TEXT TO READ ▸
-- Start --
- Born: 30 January 1975 (age 51) London, England
- Occupation: Actress
- Years active: 1990–present
- Notable work: Strange Fits of Passion The Miraculous Mellops Spellbinder

= Michela Noonan =

Australian actress

Michela Noonan is an Italian-Australian actress who was born in England. In 1999 Noonan was nominated for an AACTA Award for Best Actress in a Leading Role for her performance in the film Strange Fits of Passion.

Noonan works in Australia and Italy. She had main roles in the Australian TV series The Miraculous Mellops and Spellbinder and played the lead in the film Strange Fits of Passion. She has appeared on film and TV in Italian productions such as Apnea, Quore and Il Destino a Quattro Zampe

==Early life==
Noonan was born in London to an Italian father and an Australian mother. When she was 4 her parents separated and she moved with her mother to Sydney. She got her first break at age 15 in the Australian Young People's Theatre production of Romeo and Juliet.
-- End --
PROBLEM REQUIREMENTS ▸ In the article on Michela Noonan, which city did she move to with her mother after her parents separated?

RECORDED INFORMATION ▸
-- Start --
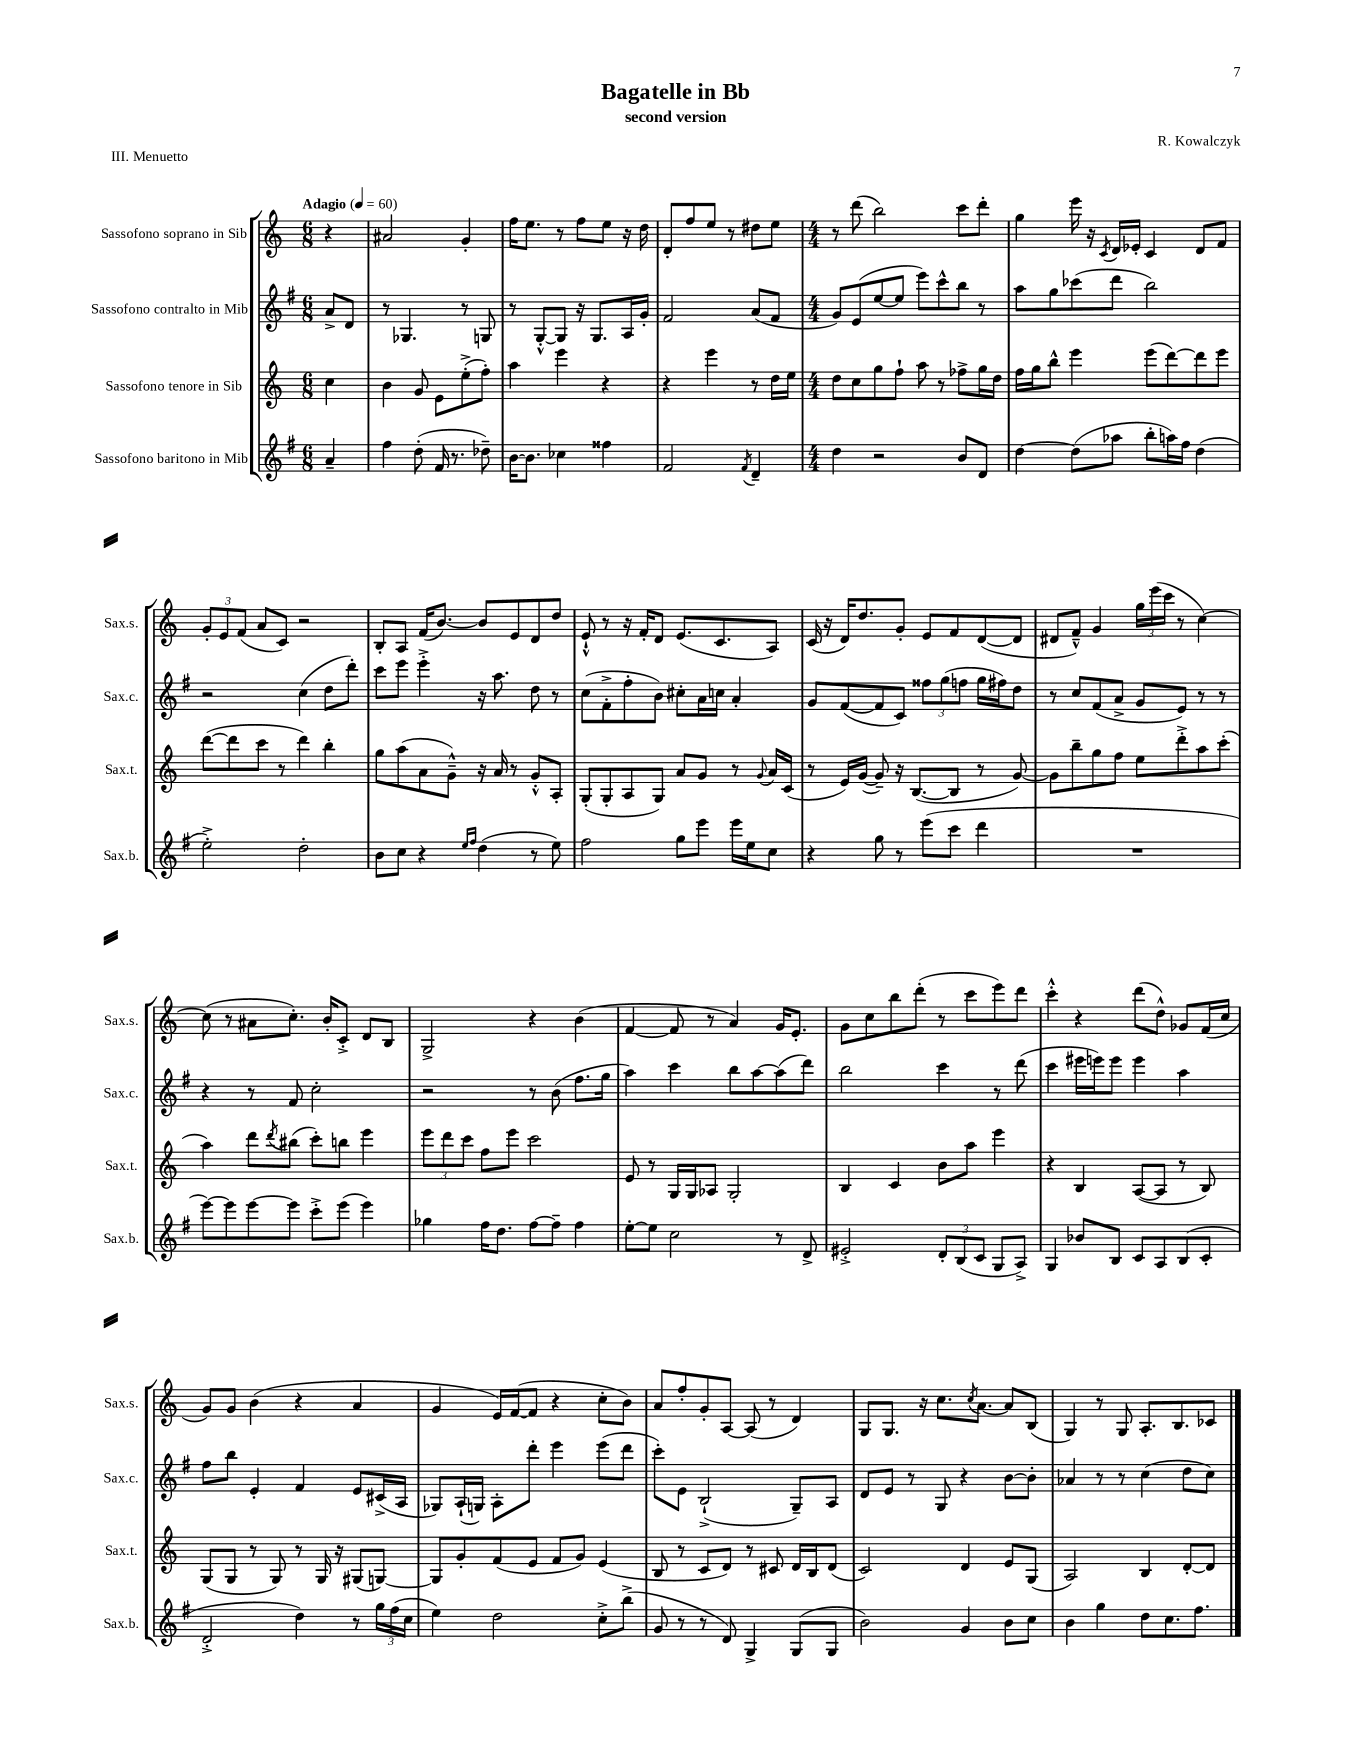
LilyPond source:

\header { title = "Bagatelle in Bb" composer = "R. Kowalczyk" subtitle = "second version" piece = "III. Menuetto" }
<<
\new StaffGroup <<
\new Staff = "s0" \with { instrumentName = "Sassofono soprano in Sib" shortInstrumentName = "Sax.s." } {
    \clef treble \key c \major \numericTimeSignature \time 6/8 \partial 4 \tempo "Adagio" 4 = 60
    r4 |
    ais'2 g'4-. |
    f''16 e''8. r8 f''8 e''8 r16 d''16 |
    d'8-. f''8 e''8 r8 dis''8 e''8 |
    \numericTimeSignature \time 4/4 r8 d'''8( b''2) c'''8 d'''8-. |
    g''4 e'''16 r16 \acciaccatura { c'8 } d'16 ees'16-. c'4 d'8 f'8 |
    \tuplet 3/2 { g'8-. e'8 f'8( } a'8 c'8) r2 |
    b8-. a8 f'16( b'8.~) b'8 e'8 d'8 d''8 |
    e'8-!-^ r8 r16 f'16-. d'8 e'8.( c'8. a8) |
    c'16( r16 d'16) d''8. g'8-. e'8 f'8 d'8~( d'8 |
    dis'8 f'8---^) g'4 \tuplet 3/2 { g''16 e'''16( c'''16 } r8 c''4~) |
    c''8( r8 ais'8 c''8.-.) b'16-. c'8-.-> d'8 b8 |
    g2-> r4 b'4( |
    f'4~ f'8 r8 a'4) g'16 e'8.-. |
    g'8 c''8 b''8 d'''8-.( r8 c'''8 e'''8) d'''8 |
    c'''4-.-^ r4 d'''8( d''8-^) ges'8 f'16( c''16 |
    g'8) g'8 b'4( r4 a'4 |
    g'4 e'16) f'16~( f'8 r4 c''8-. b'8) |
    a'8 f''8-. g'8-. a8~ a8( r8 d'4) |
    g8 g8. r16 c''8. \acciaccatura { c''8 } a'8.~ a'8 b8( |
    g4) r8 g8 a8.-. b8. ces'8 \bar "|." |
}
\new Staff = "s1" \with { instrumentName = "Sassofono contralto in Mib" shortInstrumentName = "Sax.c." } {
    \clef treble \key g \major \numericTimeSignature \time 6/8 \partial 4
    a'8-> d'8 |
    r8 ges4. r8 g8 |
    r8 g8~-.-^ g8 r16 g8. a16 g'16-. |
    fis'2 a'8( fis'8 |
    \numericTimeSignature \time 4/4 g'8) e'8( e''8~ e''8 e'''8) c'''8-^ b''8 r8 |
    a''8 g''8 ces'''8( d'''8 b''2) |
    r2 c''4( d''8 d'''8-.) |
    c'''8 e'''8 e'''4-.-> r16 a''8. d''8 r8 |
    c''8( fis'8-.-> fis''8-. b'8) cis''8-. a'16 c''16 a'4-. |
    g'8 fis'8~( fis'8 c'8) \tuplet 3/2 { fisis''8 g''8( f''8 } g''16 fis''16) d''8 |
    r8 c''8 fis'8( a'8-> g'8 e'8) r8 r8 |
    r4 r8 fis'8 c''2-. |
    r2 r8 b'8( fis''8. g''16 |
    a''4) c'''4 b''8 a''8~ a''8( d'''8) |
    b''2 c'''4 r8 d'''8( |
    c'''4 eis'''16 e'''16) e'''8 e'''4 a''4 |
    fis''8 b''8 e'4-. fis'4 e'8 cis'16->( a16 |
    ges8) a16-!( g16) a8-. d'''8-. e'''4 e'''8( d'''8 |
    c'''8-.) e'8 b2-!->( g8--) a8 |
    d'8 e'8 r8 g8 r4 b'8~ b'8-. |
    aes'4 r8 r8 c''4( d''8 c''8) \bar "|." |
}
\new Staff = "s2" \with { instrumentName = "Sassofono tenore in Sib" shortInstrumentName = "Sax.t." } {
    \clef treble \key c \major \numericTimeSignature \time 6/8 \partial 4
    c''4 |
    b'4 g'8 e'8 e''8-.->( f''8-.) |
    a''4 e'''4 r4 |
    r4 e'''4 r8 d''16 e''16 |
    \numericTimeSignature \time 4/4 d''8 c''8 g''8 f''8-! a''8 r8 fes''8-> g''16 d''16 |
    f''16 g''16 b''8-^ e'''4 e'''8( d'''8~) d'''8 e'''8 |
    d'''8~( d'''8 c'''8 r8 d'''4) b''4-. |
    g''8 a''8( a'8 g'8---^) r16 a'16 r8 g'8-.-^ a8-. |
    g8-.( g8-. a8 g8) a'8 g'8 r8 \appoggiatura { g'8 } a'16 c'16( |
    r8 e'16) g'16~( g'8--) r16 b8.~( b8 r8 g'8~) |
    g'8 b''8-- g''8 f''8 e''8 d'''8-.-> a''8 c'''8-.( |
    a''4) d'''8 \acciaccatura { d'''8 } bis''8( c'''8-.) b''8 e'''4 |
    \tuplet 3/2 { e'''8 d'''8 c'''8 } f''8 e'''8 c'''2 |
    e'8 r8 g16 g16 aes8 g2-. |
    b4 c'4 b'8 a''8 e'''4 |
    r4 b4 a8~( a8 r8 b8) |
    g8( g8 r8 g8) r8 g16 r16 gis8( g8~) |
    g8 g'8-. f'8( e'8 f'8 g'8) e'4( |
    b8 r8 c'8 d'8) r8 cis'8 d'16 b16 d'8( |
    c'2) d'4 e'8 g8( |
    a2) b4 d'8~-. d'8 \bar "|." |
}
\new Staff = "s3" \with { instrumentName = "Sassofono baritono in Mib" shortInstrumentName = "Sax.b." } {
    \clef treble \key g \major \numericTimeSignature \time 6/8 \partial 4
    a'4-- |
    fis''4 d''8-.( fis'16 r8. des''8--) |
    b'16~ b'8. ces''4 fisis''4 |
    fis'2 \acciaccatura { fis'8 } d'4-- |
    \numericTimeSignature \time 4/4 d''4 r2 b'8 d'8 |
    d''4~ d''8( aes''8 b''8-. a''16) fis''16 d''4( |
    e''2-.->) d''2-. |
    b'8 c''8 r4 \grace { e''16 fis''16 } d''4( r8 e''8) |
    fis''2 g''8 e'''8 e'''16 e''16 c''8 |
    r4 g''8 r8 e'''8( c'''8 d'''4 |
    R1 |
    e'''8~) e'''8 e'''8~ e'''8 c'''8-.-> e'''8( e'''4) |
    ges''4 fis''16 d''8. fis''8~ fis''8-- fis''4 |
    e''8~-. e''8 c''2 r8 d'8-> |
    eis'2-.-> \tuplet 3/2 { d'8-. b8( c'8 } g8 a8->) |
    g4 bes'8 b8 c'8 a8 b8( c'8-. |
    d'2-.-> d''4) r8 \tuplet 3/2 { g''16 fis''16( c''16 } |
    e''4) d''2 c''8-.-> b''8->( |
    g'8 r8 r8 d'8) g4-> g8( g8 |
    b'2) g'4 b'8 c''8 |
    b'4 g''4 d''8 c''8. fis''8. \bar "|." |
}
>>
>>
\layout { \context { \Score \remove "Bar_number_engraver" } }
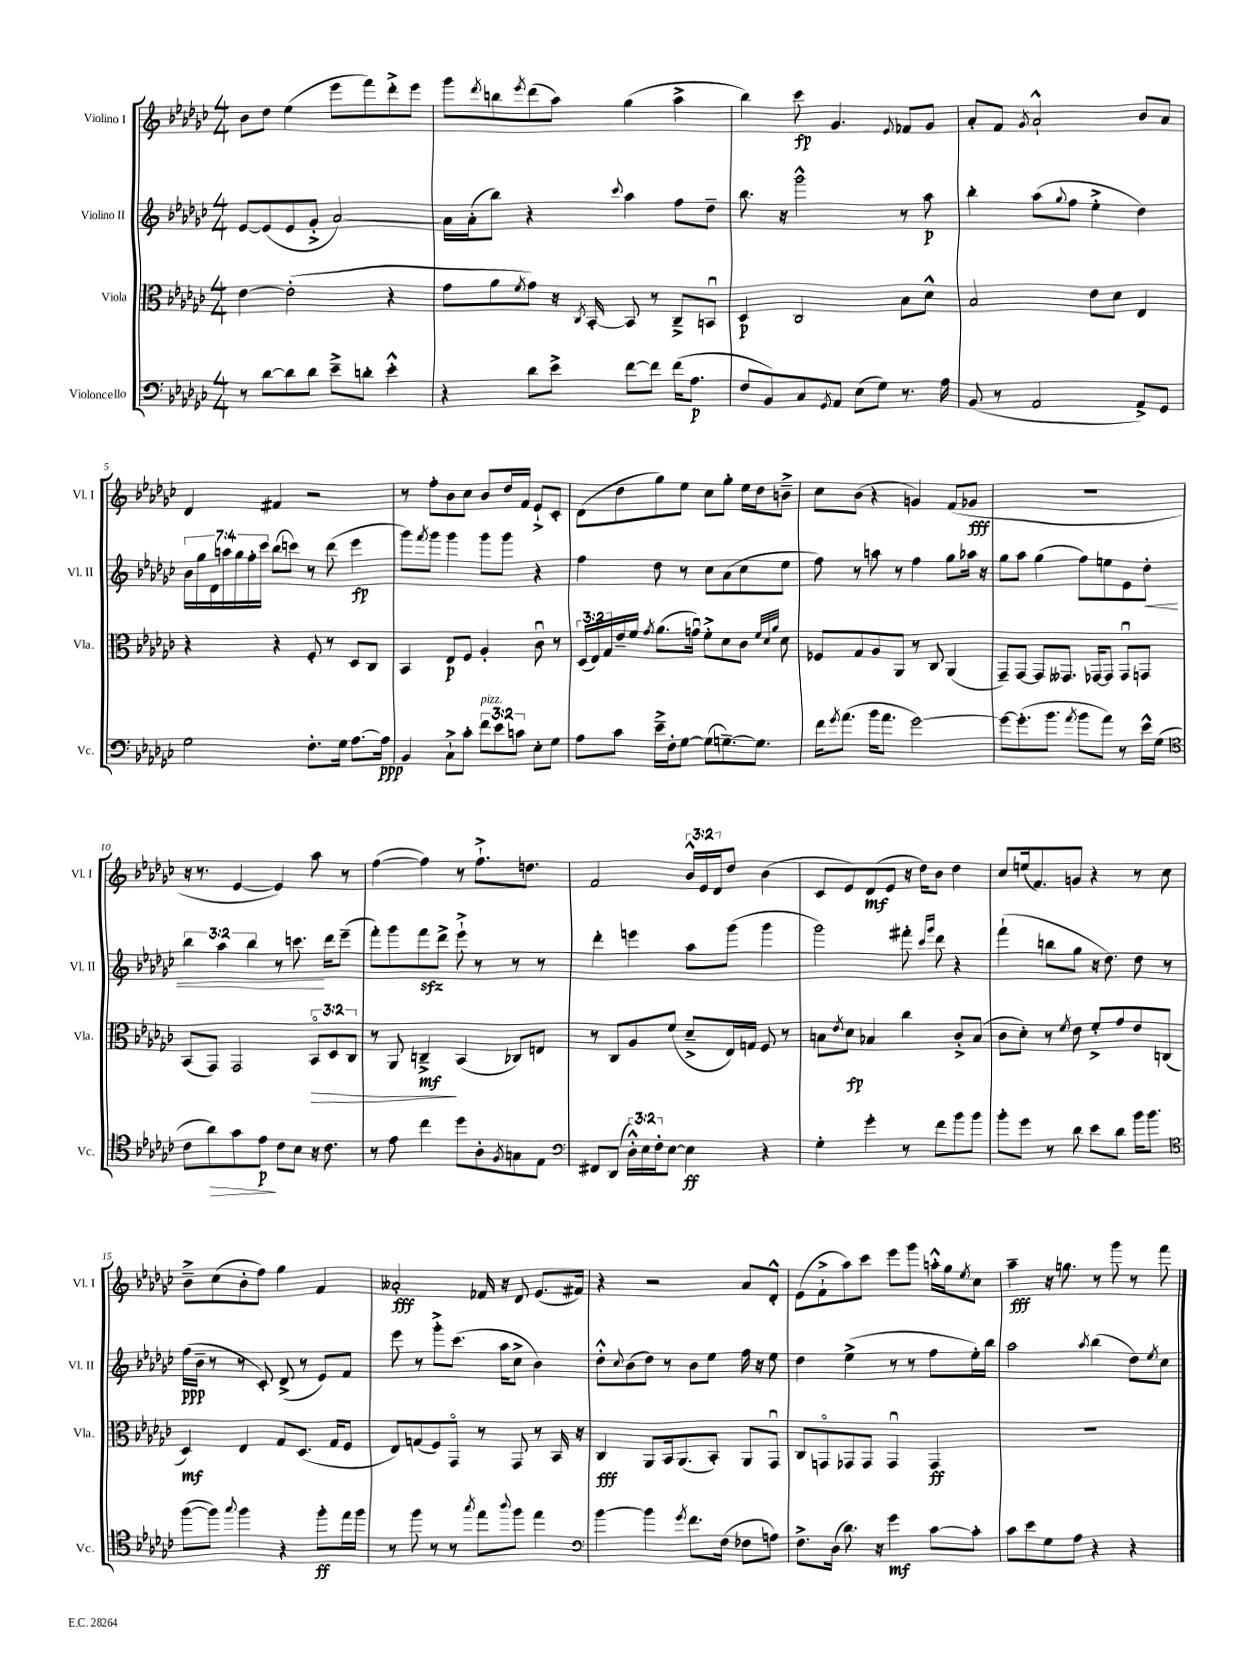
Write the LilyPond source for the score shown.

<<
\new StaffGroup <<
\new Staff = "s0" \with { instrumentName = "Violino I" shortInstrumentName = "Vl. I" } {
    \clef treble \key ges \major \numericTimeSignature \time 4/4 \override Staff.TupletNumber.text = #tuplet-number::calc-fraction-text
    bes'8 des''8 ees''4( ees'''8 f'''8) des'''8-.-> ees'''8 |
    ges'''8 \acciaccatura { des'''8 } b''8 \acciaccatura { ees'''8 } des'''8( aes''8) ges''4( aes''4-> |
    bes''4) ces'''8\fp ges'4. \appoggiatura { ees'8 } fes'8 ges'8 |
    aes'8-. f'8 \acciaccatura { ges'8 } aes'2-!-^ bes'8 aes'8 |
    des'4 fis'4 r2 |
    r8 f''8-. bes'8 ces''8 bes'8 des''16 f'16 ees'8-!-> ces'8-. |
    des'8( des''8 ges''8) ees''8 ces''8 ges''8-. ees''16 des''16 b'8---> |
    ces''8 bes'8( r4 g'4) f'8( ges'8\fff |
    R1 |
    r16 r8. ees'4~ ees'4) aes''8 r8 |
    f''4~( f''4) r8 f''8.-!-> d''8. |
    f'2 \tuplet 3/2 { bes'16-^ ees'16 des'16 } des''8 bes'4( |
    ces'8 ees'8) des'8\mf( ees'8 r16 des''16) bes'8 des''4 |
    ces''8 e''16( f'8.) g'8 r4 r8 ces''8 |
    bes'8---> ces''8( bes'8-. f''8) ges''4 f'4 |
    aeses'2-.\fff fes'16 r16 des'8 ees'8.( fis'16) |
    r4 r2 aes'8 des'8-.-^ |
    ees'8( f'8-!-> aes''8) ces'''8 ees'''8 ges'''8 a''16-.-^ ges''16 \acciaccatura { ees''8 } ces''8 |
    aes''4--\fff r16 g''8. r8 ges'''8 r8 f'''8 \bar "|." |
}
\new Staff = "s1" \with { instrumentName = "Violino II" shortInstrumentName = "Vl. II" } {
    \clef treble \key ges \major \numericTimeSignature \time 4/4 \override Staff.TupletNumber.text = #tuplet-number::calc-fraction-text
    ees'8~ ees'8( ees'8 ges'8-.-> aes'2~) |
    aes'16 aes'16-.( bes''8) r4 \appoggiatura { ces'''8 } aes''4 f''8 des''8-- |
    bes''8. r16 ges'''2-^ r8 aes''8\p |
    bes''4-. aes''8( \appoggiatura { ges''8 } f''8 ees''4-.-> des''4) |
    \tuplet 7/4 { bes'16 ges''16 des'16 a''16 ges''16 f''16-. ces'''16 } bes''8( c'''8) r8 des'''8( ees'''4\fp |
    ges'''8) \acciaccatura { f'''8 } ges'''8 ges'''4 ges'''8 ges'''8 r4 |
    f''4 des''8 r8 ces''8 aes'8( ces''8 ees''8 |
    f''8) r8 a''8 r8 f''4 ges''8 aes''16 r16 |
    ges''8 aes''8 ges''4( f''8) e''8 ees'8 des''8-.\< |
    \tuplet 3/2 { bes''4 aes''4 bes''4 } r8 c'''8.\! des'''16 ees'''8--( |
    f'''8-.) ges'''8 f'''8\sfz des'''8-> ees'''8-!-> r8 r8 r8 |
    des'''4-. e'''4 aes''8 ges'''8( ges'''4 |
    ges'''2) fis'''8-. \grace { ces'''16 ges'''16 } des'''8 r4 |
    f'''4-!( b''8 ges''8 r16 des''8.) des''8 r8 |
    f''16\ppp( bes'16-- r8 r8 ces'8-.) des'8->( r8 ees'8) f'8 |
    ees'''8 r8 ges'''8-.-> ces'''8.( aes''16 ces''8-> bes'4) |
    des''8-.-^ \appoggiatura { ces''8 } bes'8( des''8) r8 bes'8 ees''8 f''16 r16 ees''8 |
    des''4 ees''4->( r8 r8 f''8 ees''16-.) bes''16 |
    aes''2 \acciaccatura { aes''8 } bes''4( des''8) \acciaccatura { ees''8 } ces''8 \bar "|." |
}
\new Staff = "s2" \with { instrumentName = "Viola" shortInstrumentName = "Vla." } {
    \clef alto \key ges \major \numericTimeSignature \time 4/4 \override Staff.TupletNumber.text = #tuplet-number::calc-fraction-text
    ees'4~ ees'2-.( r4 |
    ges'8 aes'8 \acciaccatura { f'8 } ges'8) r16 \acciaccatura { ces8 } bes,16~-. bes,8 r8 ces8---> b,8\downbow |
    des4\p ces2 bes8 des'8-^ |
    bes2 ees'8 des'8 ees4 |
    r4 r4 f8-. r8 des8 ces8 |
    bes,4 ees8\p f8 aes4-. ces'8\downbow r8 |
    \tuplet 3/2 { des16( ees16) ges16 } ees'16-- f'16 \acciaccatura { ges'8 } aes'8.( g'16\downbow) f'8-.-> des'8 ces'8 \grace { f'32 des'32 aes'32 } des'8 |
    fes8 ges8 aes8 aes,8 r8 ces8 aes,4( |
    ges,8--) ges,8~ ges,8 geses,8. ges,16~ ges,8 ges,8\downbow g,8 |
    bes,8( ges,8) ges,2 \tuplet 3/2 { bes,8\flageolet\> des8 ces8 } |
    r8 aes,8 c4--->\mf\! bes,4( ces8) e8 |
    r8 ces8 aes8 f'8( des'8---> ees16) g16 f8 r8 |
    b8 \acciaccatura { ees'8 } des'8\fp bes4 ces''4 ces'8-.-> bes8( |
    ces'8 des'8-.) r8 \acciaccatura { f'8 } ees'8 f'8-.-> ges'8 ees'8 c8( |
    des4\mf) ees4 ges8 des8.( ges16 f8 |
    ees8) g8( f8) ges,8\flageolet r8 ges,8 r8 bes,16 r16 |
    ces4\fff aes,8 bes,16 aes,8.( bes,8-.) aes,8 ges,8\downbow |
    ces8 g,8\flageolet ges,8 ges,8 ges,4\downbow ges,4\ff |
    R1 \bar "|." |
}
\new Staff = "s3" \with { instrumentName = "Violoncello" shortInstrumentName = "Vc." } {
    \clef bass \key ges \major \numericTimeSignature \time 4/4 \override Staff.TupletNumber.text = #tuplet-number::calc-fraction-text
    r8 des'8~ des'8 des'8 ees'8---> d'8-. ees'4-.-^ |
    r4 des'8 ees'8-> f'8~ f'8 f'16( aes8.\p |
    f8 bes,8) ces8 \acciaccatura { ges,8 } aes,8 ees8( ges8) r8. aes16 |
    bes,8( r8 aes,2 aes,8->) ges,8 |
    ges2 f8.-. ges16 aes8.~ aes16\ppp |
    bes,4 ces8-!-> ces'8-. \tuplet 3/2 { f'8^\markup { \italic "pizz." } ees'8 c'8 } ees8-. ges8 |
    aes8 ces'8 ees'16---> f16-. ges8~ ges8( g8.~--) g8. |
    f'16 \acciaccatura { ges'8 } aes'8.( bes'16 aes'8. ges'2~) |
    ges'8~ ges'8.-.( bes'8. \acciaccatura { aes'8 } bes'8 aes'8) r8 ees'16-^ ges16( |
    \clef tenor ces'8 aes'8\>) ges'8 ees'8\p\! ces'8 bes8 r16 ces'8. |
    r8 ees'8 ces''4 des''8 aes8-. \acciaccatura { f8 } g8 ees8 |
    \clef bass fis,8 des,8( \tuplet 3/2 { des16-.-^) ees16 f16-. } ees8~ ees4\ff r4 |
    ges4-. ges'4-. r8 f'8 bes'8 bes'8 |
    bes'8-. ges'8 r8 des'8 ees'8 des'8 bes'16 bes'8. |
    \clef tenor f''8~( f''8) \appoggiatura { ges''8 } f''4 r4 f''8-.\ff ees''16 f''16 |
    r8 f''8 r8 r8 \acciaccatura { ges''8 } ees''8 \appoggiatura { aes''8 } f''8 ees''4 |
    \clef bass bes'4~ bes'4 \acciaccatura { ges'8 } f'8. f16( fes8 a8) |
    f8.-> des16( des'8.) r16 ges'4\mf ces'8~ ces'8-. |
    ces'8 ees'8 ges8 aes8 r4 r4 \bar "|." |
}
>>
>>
-- End --
EXERCISE RESPONSE ▸ Sydney